Not all activists fit within the stereotypes associated with their specific causes, but even “atypical” activists may face public disapproval and backlash. Since George Floyd’s murder, Black Lives Matter (BLM) demonstrators have numbered 15 to 26 million; many of these millions are new to racial justice activism. Still, Trump is attempting to foster public dislike of even these atypical activists, calling BLM “a symbol of hate.” When activism is perceived as a threat to the majority’s power, it may incite backlash, whether activists are “stereotypical” or not and regardless of the broad base of support for the cause.

◆ Work to complete
Condense the paragraph of the activist backlash passage that begins "Not all activists fit" into a short bulleted list that keeps its main facts.

(Joint position lists)
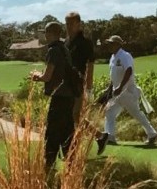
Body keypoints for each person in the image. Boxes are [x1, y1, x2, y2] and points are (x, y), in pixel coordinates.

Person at [31, 22, 75, 171]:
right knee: (67, 132)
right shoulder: (64, 49)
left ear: (50, 33)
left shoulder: (53, 50)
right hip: (69, 97)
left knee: (52, 133)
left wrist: (37, 76)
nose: (44, 35)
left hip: (59, 97)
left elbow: (47, 76)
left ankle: (48, 166)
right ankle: (71, 166)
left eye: (45, 32)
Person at [64, 12, 108, 155]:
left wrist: (88, 88)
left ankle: (75, 147)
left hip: (79, 85)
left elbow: (90, 64)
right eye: (67, 24)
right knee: (73, 116)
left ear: (79, 24)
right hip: (67, 86)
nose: (69, 27)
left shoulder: (85, 43)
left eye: (71, 24)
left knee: (75, 115)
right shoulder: (67, 42)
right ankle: (99, 136)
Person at [102, 35, 157, 145]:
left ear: (118, 44)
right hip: (117, 93)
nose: (109, 45)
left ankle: (152, 134)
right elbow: (113, 76)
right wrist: (109, 89)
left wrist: (120, 87)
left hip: (127, 92)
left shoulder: (125, 56)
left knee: (136, 113)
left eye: (111, 43)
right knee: (109, 112)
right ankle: (110, 137)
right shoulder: (112, 57)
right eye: (109, 43)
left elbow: (129, 71)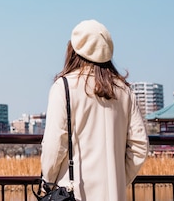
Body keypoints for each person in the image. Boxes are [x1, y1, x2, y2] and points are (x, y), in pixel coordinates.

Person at [40, 19, 148, 201]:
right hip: (114, 193)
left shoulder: (64, 86)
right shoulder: (124, 90)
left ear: (73, 50)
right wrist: (118, 180)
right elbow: (139, 147)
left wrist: (48, 183)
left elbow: (54, 143)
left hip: (72, 193)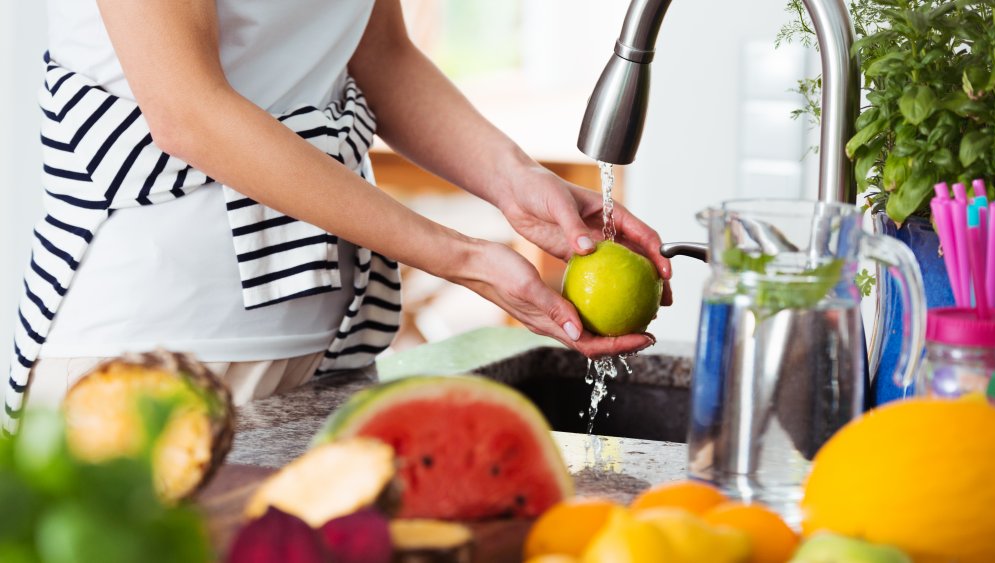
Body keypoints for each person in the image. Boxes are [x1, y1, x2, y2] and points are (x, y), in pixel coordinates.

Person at [5, 0, 672, 432]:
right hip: (153, 355)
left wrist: (516, 180)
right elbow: (188, 112)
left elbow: (381, 53)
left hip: (327, 352)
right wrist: (460, 257)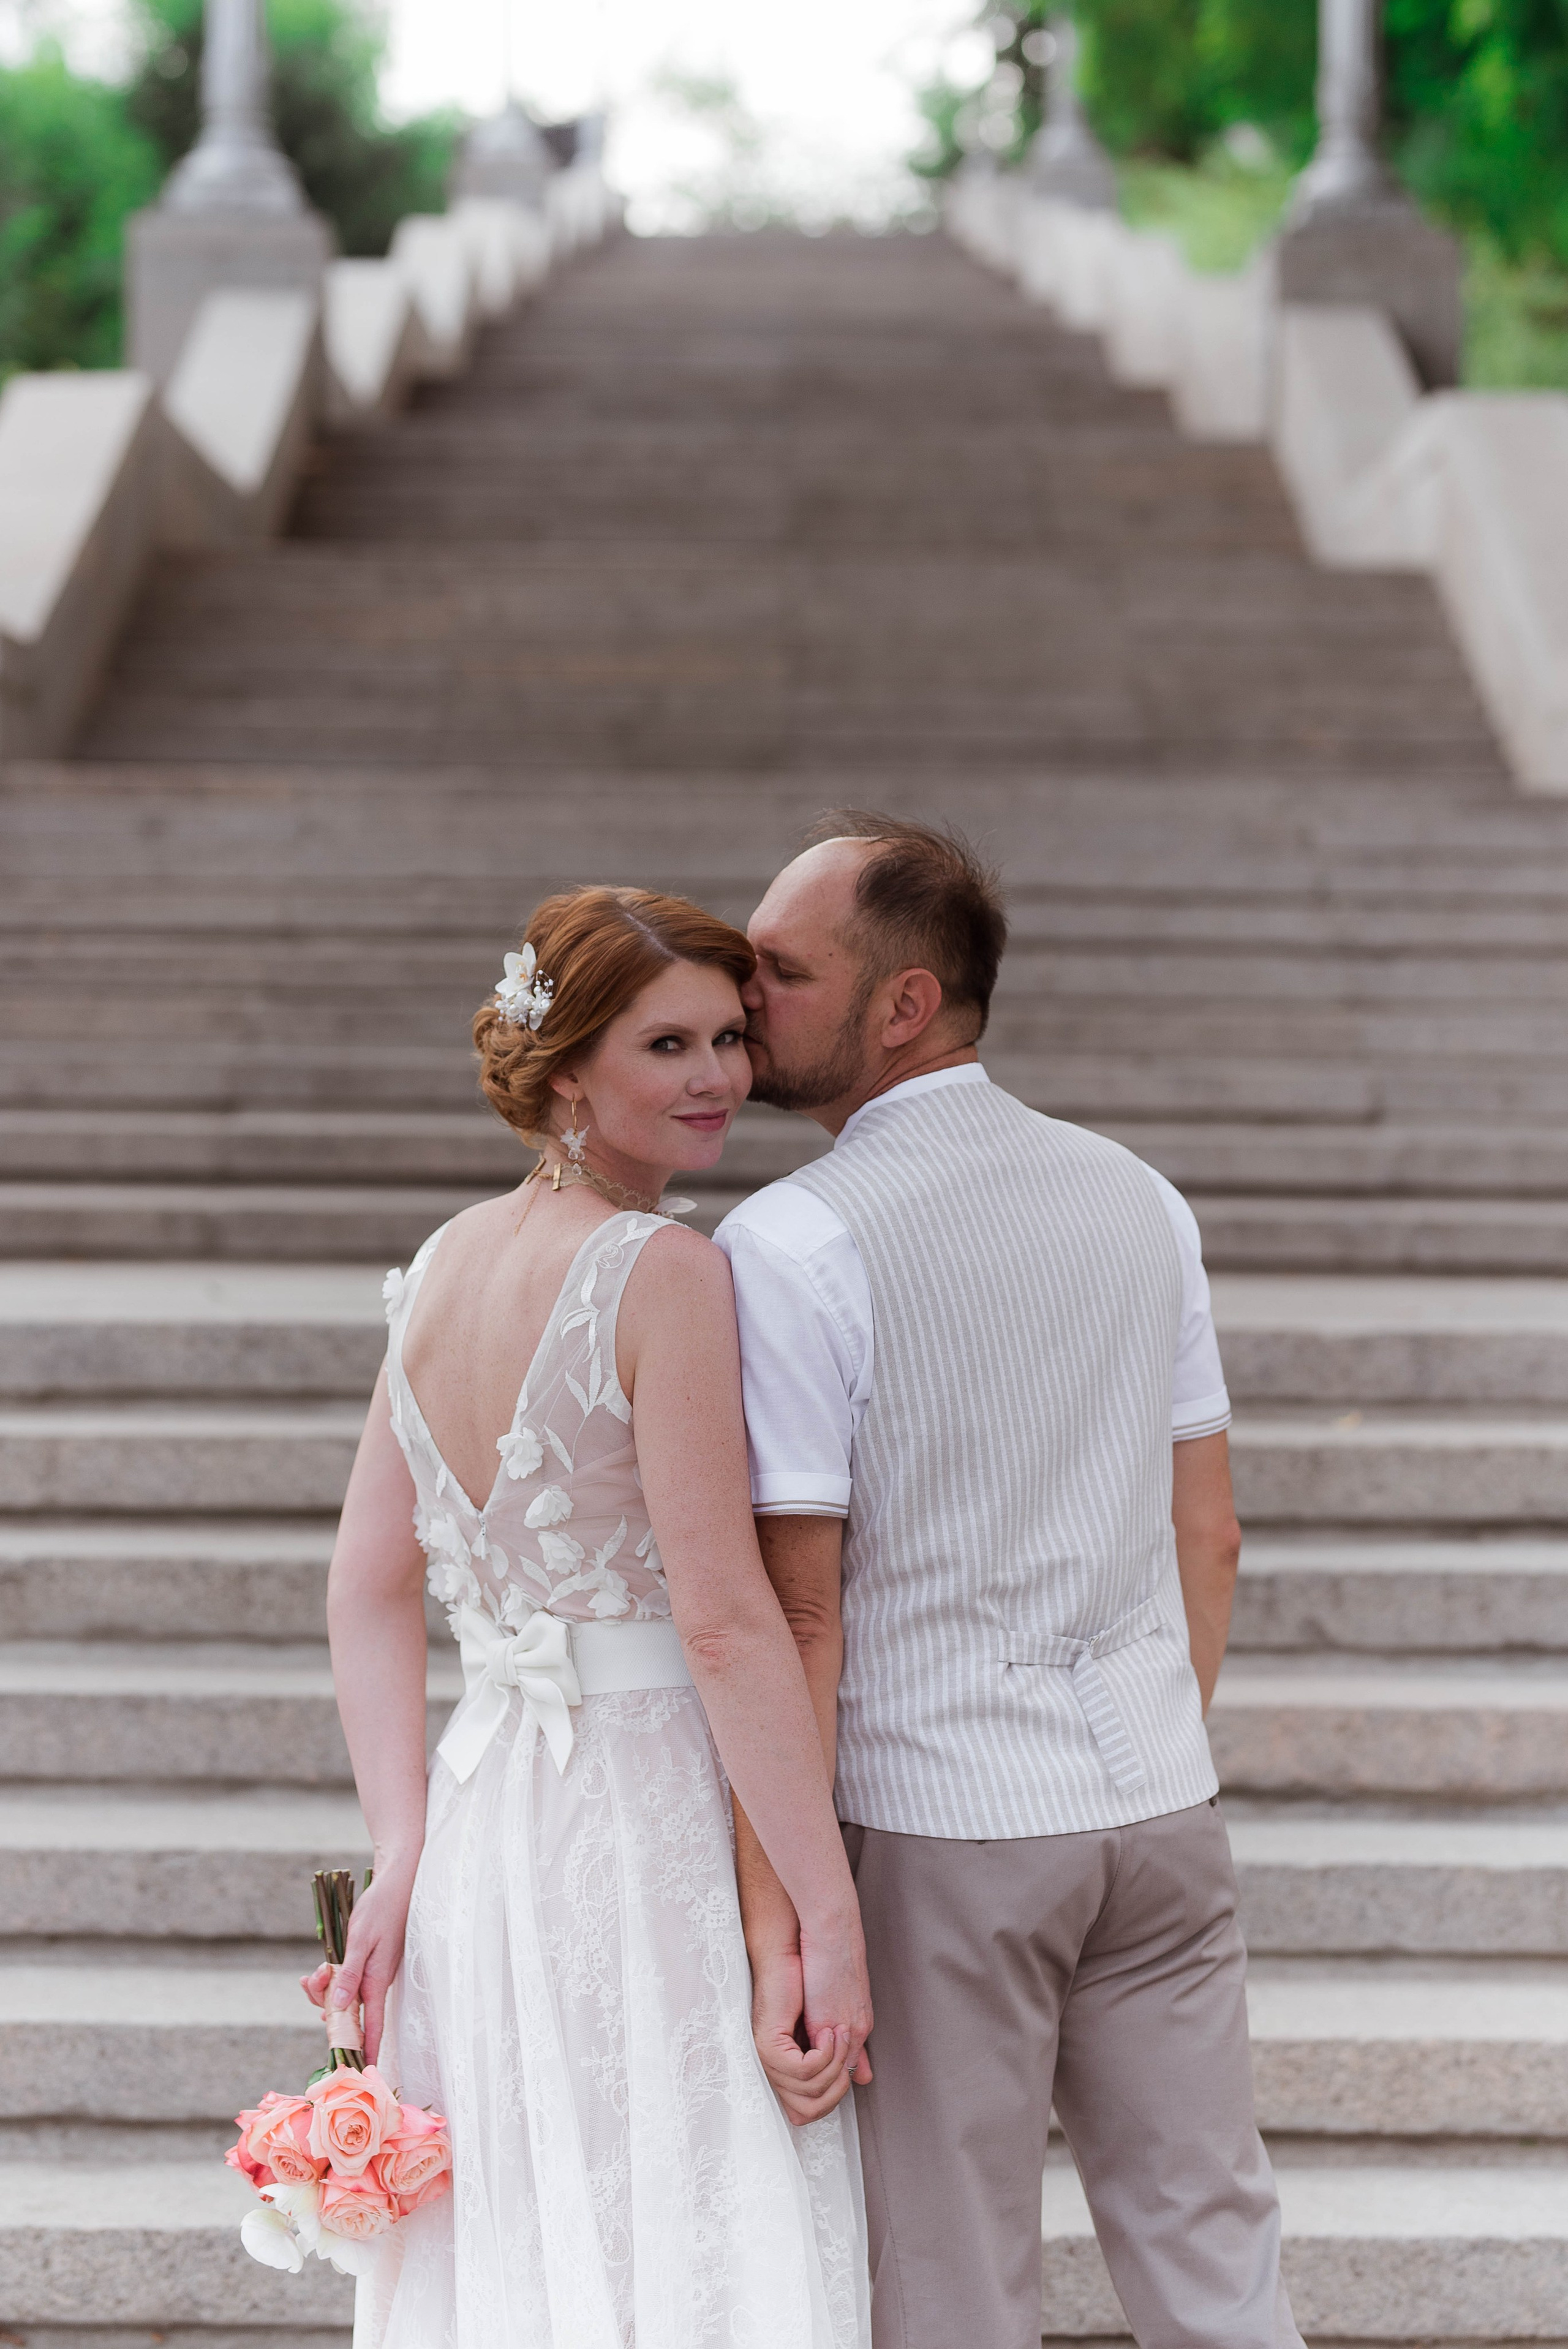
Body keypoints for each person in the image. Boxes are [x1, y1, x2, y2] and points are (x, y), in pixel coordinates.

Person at [715, 813, 1305, 2349]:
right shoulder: (1139, 1195)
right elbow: (1212, 1531)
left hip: (941, 1819)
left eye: (780, 967)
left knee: (947, 2283)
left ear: (902, 1004)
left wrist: (790, 1913)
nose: (740, 992)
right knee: (1212, 2250)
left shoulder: (789, 1243)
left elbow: (797, 1613)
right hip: (1156, 1806)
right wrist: (1158, 1745)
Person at [315, 886, 873, 2349]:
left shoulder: (437, 1266)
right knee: (681, 2212)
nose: (716, 1078)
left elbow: (367, 1585)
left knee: (538, 2218)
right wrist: (822, 1912)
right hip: (645, 1806)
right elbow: (729, 1624)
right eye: (667, 1043)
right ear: (566, 1068)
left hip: (491, 1815)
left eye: (732, 1038)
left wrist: (402, 1839)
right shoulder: (661, 1270)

◆ Solution to this exercise
- Even activists who don't fit their cause's stereotypes can face public disapproval and backlash.
- Since George Floyd's murder, 15 to 26 million people have demonstrated for Black Lives Matter (BLM), many of them new to racial justice activism.
- Trump is trying to stir public dislike of these atypical activists, calling BLM "a symbol of hate."
- Activism seen as a threat to the majority's power may provoke backlash, whether or not the activists are stereotypical and regardless of broad support for the cause.